• **DIRECTIVE**:
Rewrite the text lines from all of the data below, changing "Category" to "Topics" and keeping everything else the same. Leave the pictures out of your answer.

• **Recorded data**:
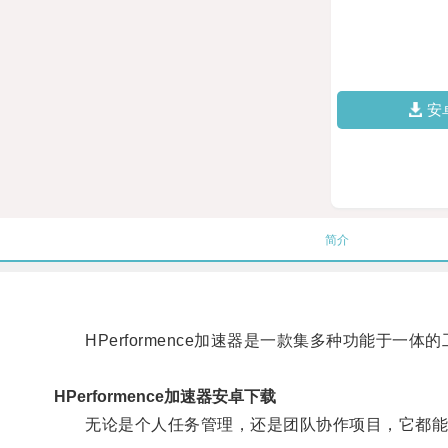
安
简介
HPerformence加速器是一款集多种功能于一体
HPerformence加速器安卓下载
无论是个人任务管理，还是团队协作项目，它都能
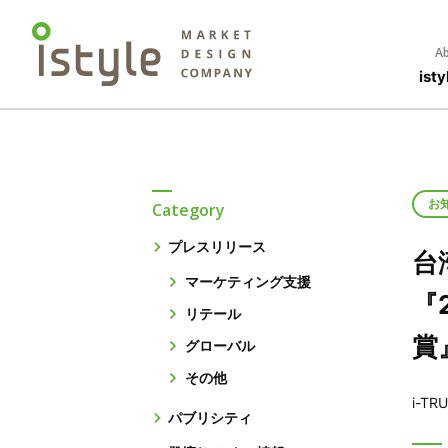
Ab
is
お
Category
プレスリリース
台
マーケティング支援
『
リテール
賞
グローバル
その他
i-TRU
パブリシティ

• **COMPLETED EXERCISE**:
安
简介
HPerformence加速器是一款集多种功能于一体
HPerformence加速器安卓下载
无论是个人任务管理，还是团队协作项目，它都能
Ab
is
お
Topics
プレスリリース
台
マーケティング支援
『
リテール
賞
グローバル
その他
i-TRU
パブリシティ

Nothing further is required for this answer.